The U.S Dollar declined Tuesday, pushing the currency to the lowest level in a year and reversing earlier gains versus major counterparts after a pair of economic reports said U.S Retail Sales and Producer Prices rose more than economists expected, encouraging speculation that the economy is reviving.
As the global recovery continues, and risk diversification takes place, traders could see the U.S. Dollar remain under pressure for the upcoming months. Against the Japanese yen the Dollar also gave up earlier gains to trade at 91.07 yen, little changed from 91.02 yen late Monday.
The greenback was also undermined by gains in global stock markets, which reduced the USD appeal as a safe haven. For months, the greenback has tended to move in the opposite direction as equities as investors' willingness to buy riskier assets fluctuates.
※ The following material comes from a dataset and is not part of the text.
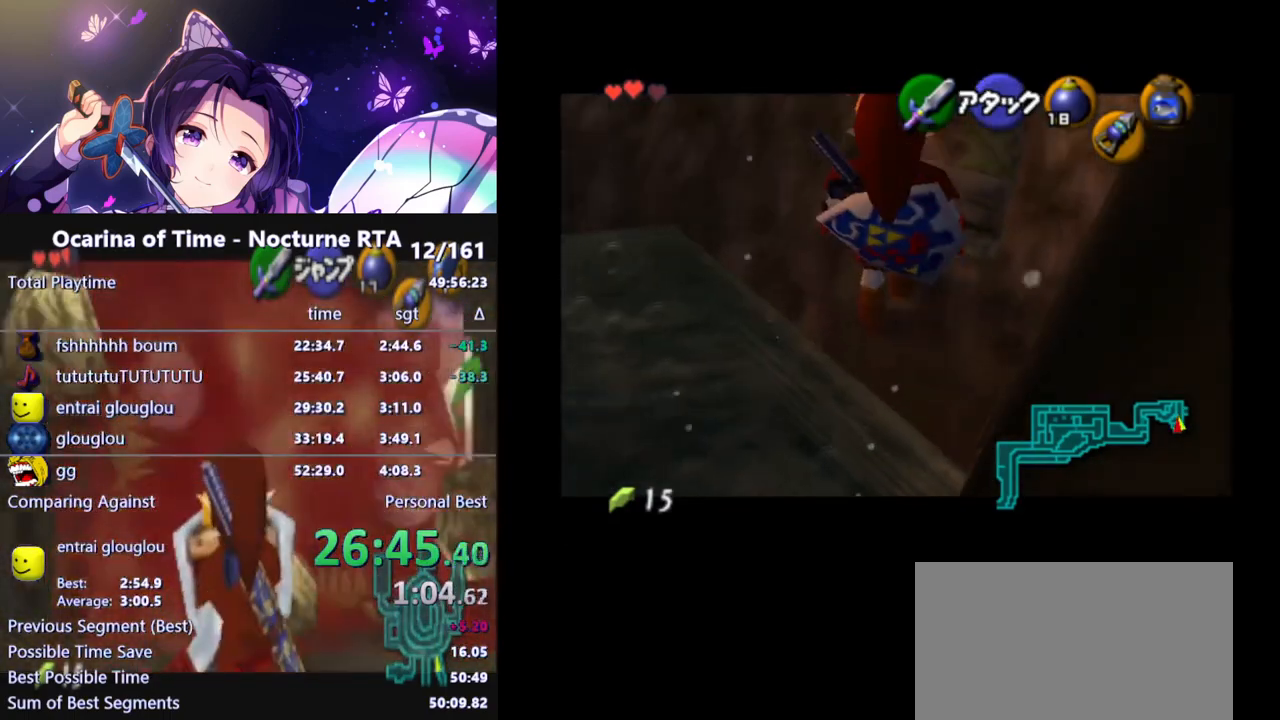
{"buttons": ["A", "L1"], "left_stick": "up", "right_stick": "center", "events": [[467, "A", "down"]]}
That trend has shown signs of diminishing in the past month or so, and resuming its more traditional correlation to economic data.
Traders have sold the U.S. currency heavily so far this month as optimism about a global economic recovery diminished safe-haven demand. The prospect of low U.S. yields and concerns about the widening U.S. fiscal deficit fueled Dollar selling.
Today in focus will be a slew of U.S. data to be released later in the day. The U.S. consumer price index (CPI) for August, 2nd quarter current account data, August industrial production numbers and September NAHB housing data are all due.